Gregoria Gregoriou Crowe fine art and creative photography. via Getty Images

Never wash berries long before you intend to eat them. Their porous nature makes them more likely to retain moisture and develop mold.

Sanchez advises against using any type of washing products, as the effects of ingesting them have not been properly studied. While Heinrich doesn’t suggest buying laundry detergent—it can lead to a whole new set of residue—she does recommend taking your laundry detergent beyond water.
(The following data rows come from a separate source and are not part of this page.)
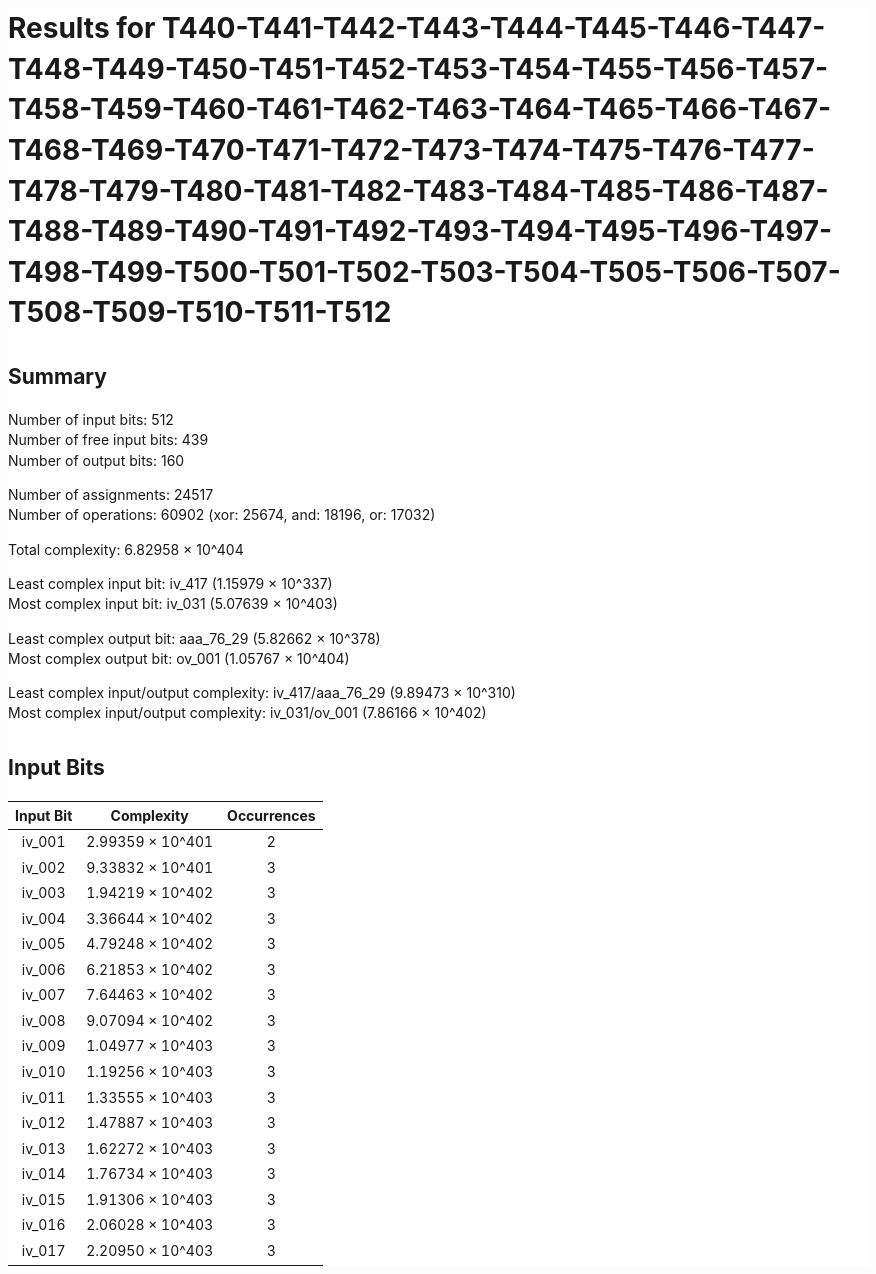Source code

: # Results for T440-T441-T442-T443-T444-T445-T446-T447-T448-T449-T450-T451-T452-T453-T454-T455-T456-T457-T458-T459-T460-T461-T462-T463-T464-T465-T466-T467-T468-T469-T470-T471-T472-T473-T474-T475-T476-T477-T478-T479-T480-T481-T482-T483-T484-T485-T486-T487-T488-T489-T490-T491-T492-T493-T494-T495-T496-T497-T498-T499-T500-T501-T502-T503-T504-T505-T506-T507-T508-T509-T510-T511-T512

## Summary

Number of input bits: 512  
Number of free input bits: 439  
Number of output bits: 160

Number of assignments: 24517  
Number of operations: 60902
(xor: 25674,
and: 18196,
or: 17032)

Total complexity: 6.82958 × 10^404

Least complex input bit: iv_417 (1.15979 × 10^337)  
Most complex input bit: iv_031 (5.07639 × 10^403)

Least complex output bit: aaa_76_29 (5.82662 × 10^378)  
Most complex output bit: ov_001 (1.05767 × 10^404)

Least complex input/output complexity: iv_417/aaa_76_29 (9.89473 × 10^310)  
Most complex input/output complexity: iv_031/ov_001 (7.86166 × 10^402)

## Input Bits

| Input Bit | Complexity | Occurrences |
|:---------:|:----------:|:-----------:|
| iv_001 | 2.99359 × 10^401 | 2 |
| iv_002 | 9.33832 × 10^401 | 3 |
| iv_003 | 1.94219 × 10^402 | 3 |
| iv_004 | 3.36644 × 10^402 | 3 |
| iv_005 | 4.79248 × 10^402 | 3 |
| iv_006 | 6.21853 × 10^402 | 3 |
| iv_007 | 7.64463 × 10^402 | 3 |
| iv_008 | 9.07094 × 10^402 | 3 |
| iv_009 | 1.04977 × 10^403 | 3 |
| iv_010 | 1.19256 × 10^403 | 3 |
| iv_011 | 1.33555 × 10^403 | 3 |
| iv_012 | 1.47887 × 10^403 | 3 |
| iv_013 | 1.62272 × 10^403 | 3 |
| iv_014 | 1.76734 × 10^403 | 3 |
| iv_015 | 1.91306 × 10^403 | 3 |
| iv_016 | 2.06028 × 10^403 | 3 |
| iv_017 | 2.20950 × 10^403 | 3 |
“Rinsing fruit under the kitchen faucet can remove dirt,” she said. “But plenty of research shows that adding baking soda to water is the best way to remove pesticide residue. To go the extra mile in killing bacteria, use a vegetable brush when washing thick-skinned products and discard the outer leaves of leafy green vegetables such as cabbage and lettuce before washing.

To make a DIY vegetable wash, Heinrich recommends filling your (clean) kitchen sink with cold water and adding 4 tablespoons of baking soda.

“Soak fruits and vegetables for about five minutes, rinse with cold water and pat dry,” she said. “Exceptions to using this wash are berries or other soft fruits and vegetables that can get too soggy. They still need to be cleaned, but be sure to rinse them quickly in the baking soda solution.

Should some vegetables and fruits be washed more than others?

Although none of your fruits or vegetables should be eaten before washing, it can be confusing, especially when your package of lettuce says it has been “triple washed”. “It’s not a regulated claim and not validated or verified by the FDA, which is why I always recommend washing again anyway,” Sanchez said. “Prevention is better than cure, as the saying goes.”

And while you’re at it, Heinrich recommends paying close attention to the “dirty dozen.” “This list is compiled by the Environmental Working Group and ranks fruits and vegetables from most to least likely to contain pesticide residues,” she said. “The Dirty Dozen list for 2019 includes strawberries, spinach, kale, nectarines, apples, grapes, peaches, cherries, pears, tomatoes, celery and potatoes. More than 90 percent of samples of strawberries, apples, cherries, spinach, nectarines and kale tested positive for residues of two or more pesticides. Several kale samples showed 18 different pesticides.

In other words, take extra care when washing a member of the dirty dozen.

Here is what the government recommends.

Yes, that’s a lot of information on how to wash your fruits and vegetables — and we don’t blame you if you’re feeling a little nervous right now about foodborne illness. Before you start making this baking soda solution, rest assured that the government’s recommendations for washing products are quite simple:

Wash your hands with soap and water, rinse the products before peeling them and rub them gently while holding them under running water. Do you have harder products? Go ahead and use a vegetable brush.

And fire up that grill – you’ve got some summer veggies to cook.